The Great Cloister and Chapter House of Canterbury Cathedral

One of England's most famous churches hides a pair of little known architectural treasures.  

Towering over everything that surrounds it, Canterbury Cathedral’s grand presence has been drawing tourists and pilgrims for centuries. As one of the most famous Christian structures in England, you may think that this is just your typical, run-of-the-mill cathedral attraction. But the wealth of Canterbury Cathedral is not on the outside — the most interesting attractions are those hidden in plain sight on the inside. 

Directly behind a place called “The Martyrdom” (the spot where Archbishop Thomas á Becket was murdered in 1170 CE by knights of King Henry II), is a door that many think is off limits. Go through it, and you’ll experience the Great Cloister, which boasts many stone carvings of animals (real and mythical), coats of arms lining the arched ceilings, and medieval heads. It also served to connect different parts of the monastery when the Cathedral housed monks. Spend some time wandering around the different corridors. You’ll be walking in the footsteps of the famous clergy and royalty that have traveled this same path while enjoying a view of the Cathedral that one can’t see from the outside.

The Great Cloister is also the only way to access the Chapter House (a place where the resident monks would have assembled to discuss the Cathedral’s business and read from their Benedictine rule). It is the largest of its kind in all of England.
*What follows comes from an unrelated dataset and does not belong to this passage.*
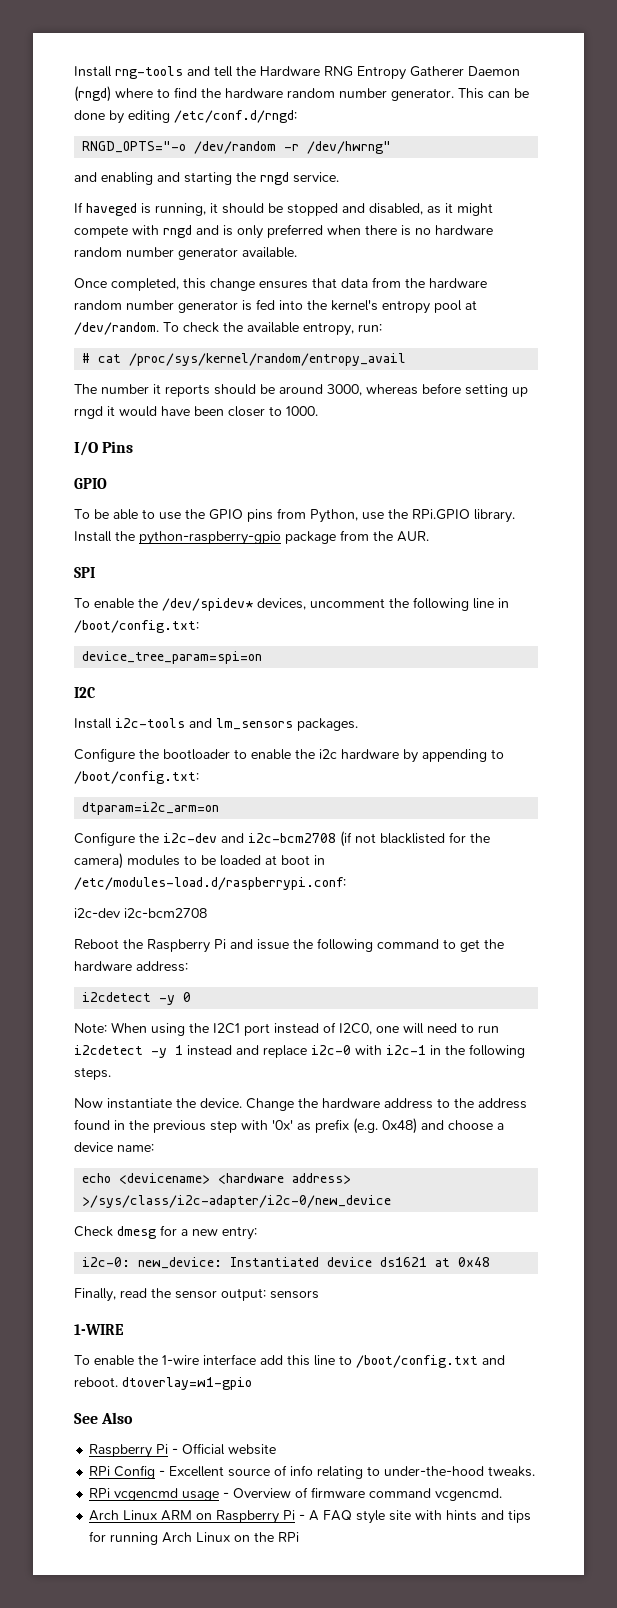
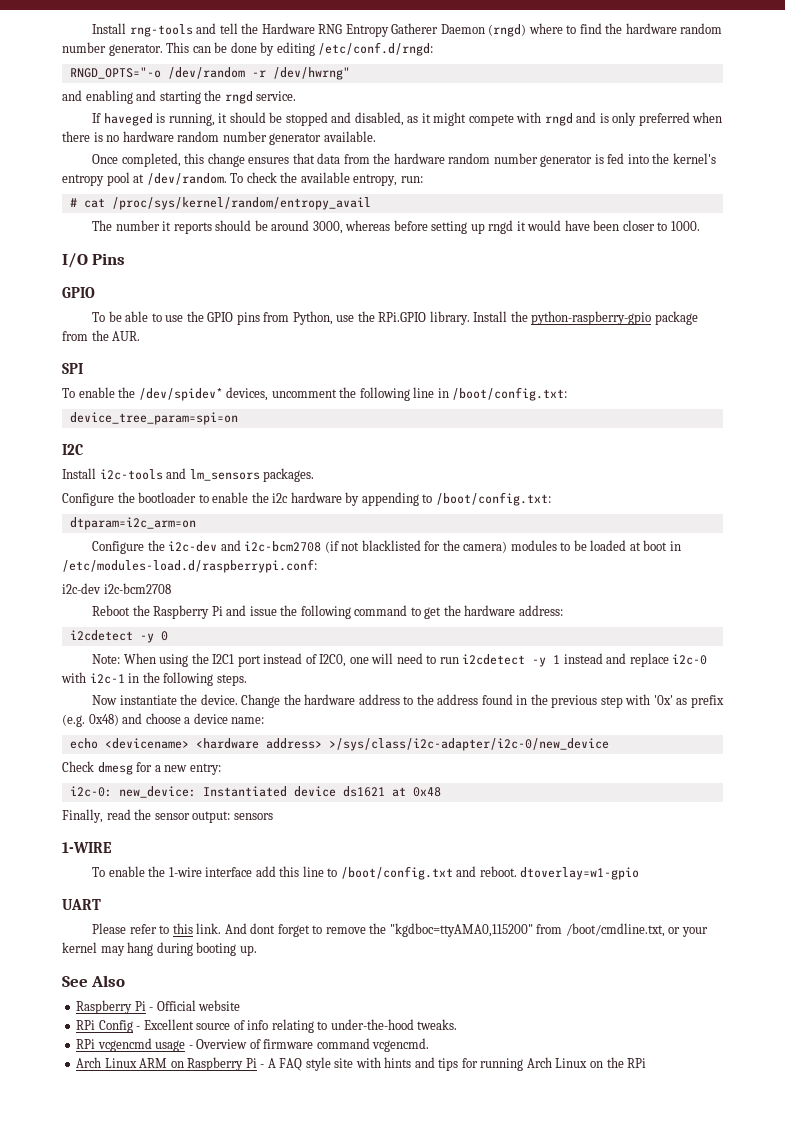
(252, 1383) none -> [62,899,101,910] [92,923,708,937] [62,942,257,956] // UART // Please refer to this link. And dont forget to remove the "kgdboc=ttyAMA0,115200" from /boot/cmdline.txt, or your kernel may hang during booting up.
The huge stained glass masterpiece is hard to miss when entering. The various scenes depict Canterbury history from the time of King Ethelbert until the days of Queen Victoria.

Know Before You Go

There is a high speed train from Kings Cross Station in London that will get you into Canterbury in about 55 minutes. It's not a huge place, so it is easy to get around and find the main attractions off the High Street.